さて、2024年7月18日~20日に開催する本会のテーマは「広げる知見。共有する意識。」といたしました。私の所属する組織は地方の一民間病院であるため、大規模な学術集会を主催することは容易ではありません。しかし、地方ならでは・民間ならではの発想で、今までにない学術集会にしたいと思っております。
開催形式は、Webでの発表と現地開催の二本立てです。3年余に及んだコロナ禍は、社会にさまざまな影響を与えましたが、Webを用いた会議システムが身近なものになり、離島やへき地からはもちろん、世界中のどこからでも講演を聴き、議論に参加できるようになったことは、COVID-19がもたらした数少ないメリットでした。従来、地方で救急医療に従事するスタッフは、ただでさえ人員不足の中、長い時間をかけて学術集会に参加することには大きな困難を伴いましたが、Web会議システムはその地理的・時間的制約を見事に取り払ってくれました。また、現地での参加者も、同じ時間に興味があるセッションが重なっている場合、どちらかを諦めざるを得ませんでしたが、オンデマンド配信はこの問題も解決してくれました。
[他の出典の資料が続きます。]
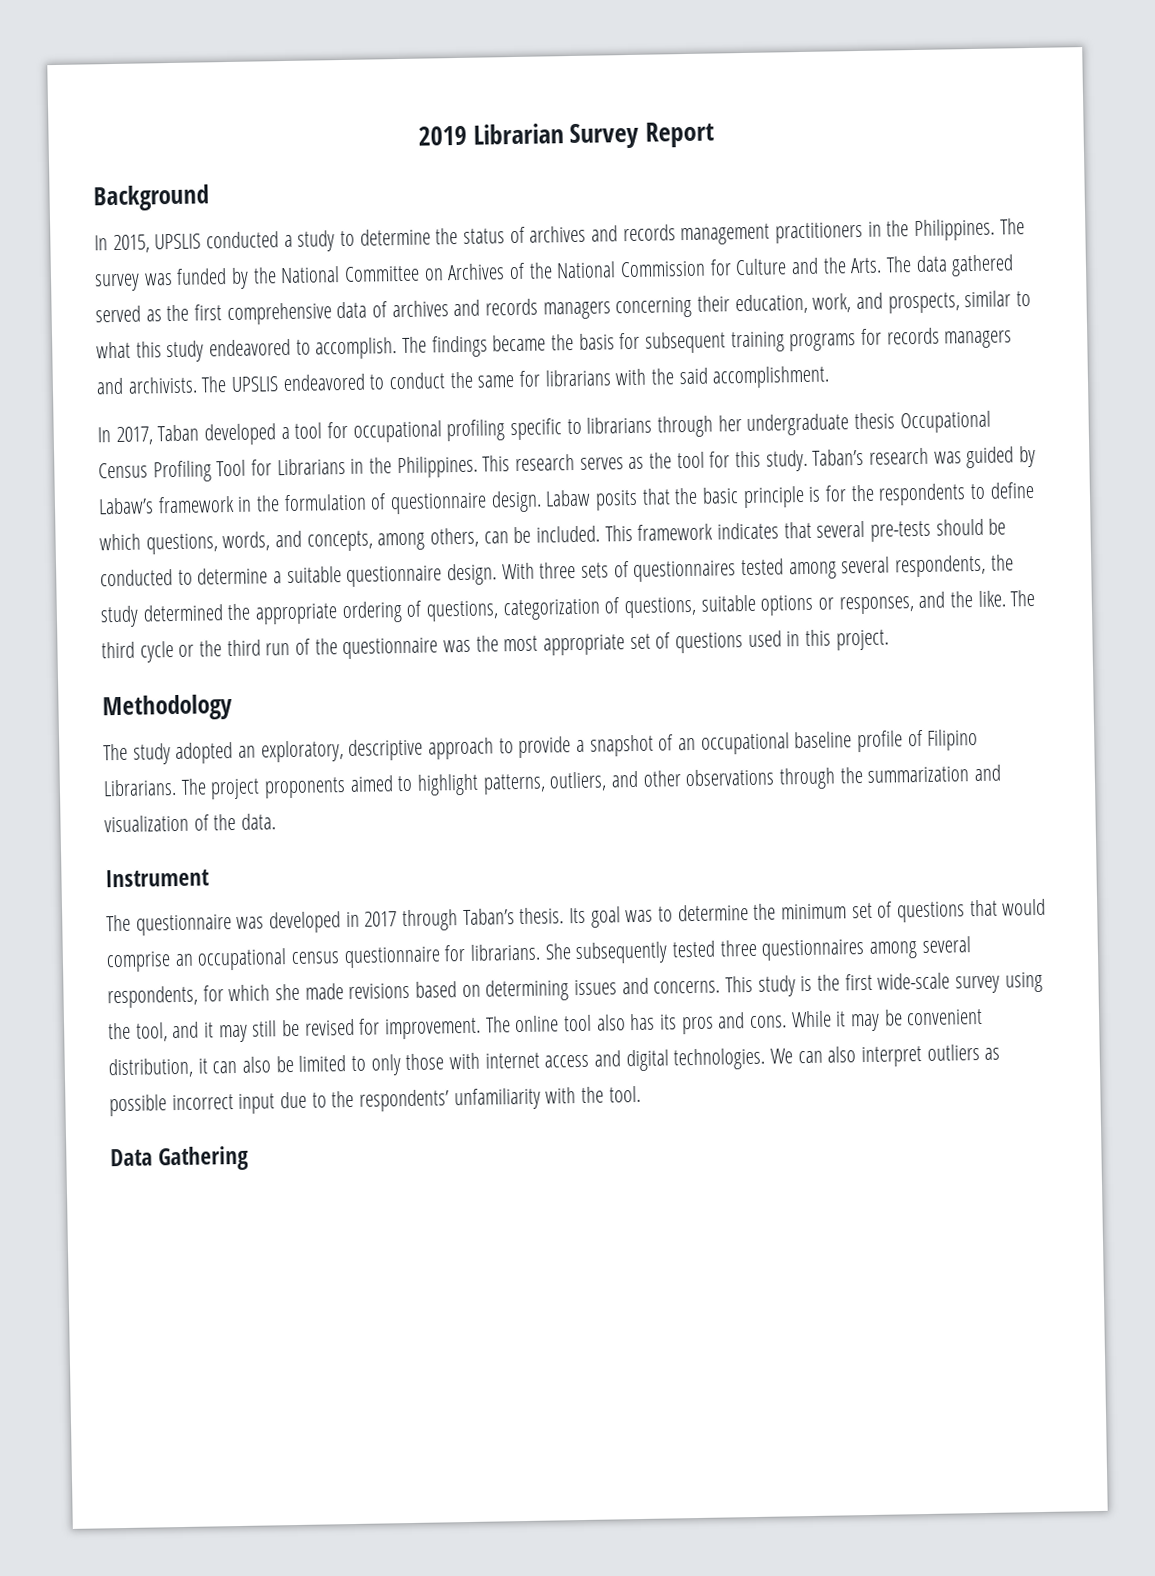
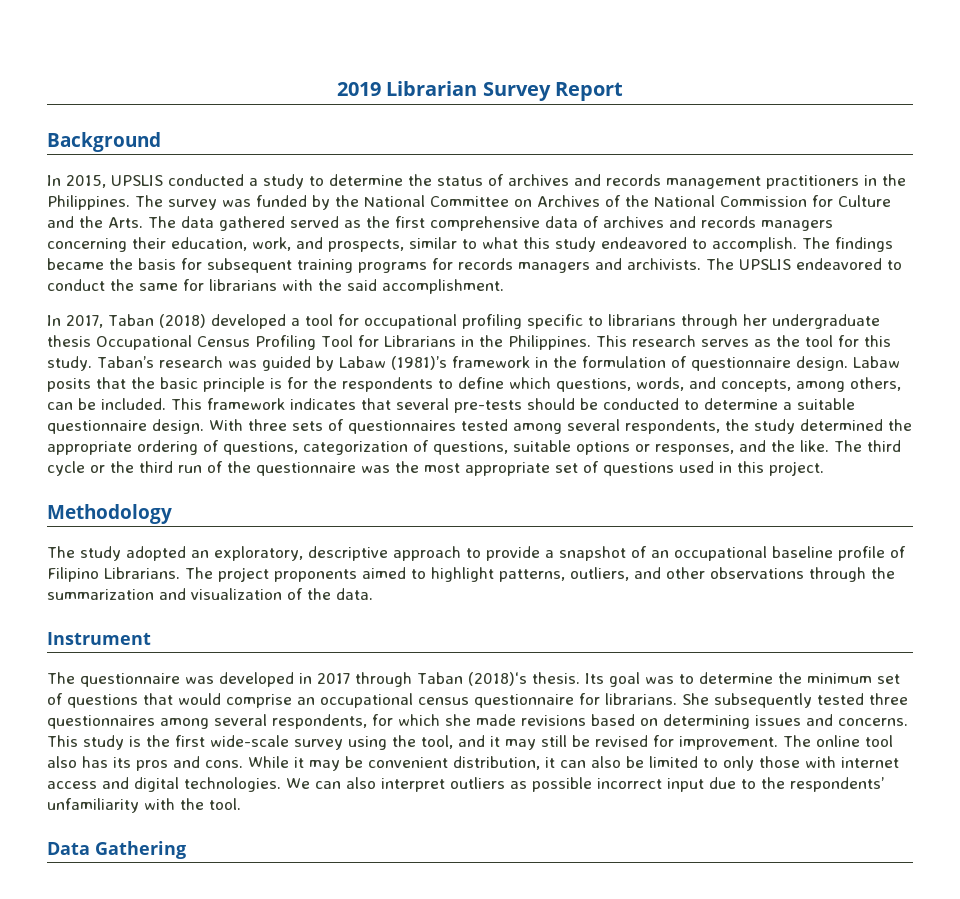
(200, 433) none -> [158,314,206,328] (2018)
[98,497,154,515] Labaw’s -> [338,356,447,370] Labaw (1981)’s
[462,908,515,926] Taban’s -> [417,672,527,686] Taban (2018)‘s

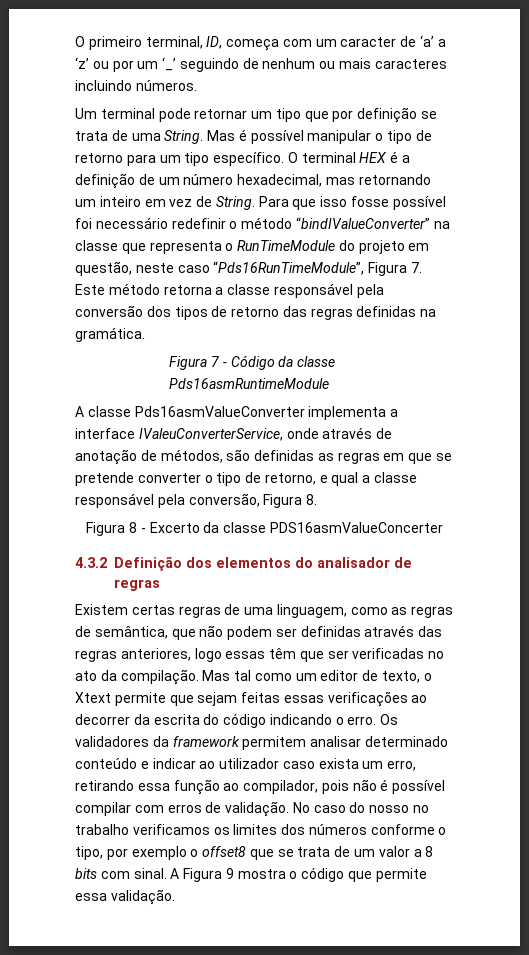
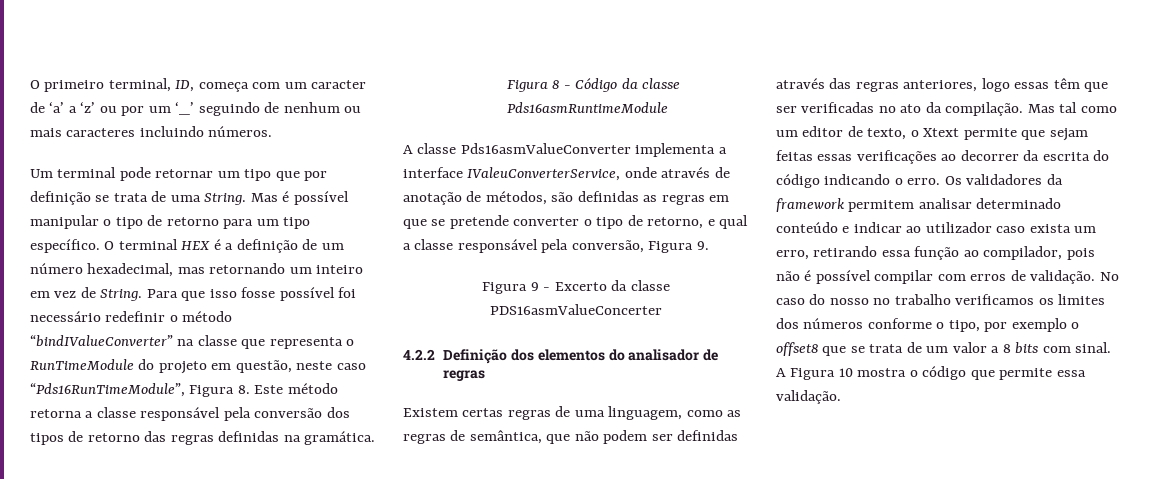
[410,262,422,273] 7. -> [237,385,250,394] 8.
[211,356,220,367] 7 -> [552,80,560,89] 8
[306,494,318,505] [86,522,137,536] 8. // Figura 8 -> [696,241,709,250] [482,282,539,294] 9. // Figura 9
[75,557,107,568] 4.3.2 -> [403,349,435,360] 4.2.2
[225,868,234,879] 9 -> [838,368,853,377] 10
これらのことを踏まえ、本会では演題の大半を事前登録制とし、Web上でのディスカッションも含め、オンデマンド配信を行うことにより、参加者全員がすべてのプログラムにアクセスできる環境づくりを試みます。
とはいえ、集合型の学術集会のメリットもありますし、鹿児島というすばらしい地域をみなさまに経験していただきたい想いもありますので、一部の講演やビジネスミーティングは現地開催といたします。
プログラム詳細はこれから検討いたしますが、本会が救急医療に関わる多様な職種の方々が参加する学会であることを踏まえ、関連組織・学術団体のみなさまに、「今自分たちは何をやっているのか」を発表していただく、「隣は何をする人ぞ」という企画を考えています。
また、鹿児島県は多くの離島やへき地を抱えていることから、離島やへき地の救急医療の現状と将来への課題を考えるセッションも企画したいと思います。
今後、随時情報を発信してまいります。ぜひ多くの会員のみなさまのご参加をお願いいたします。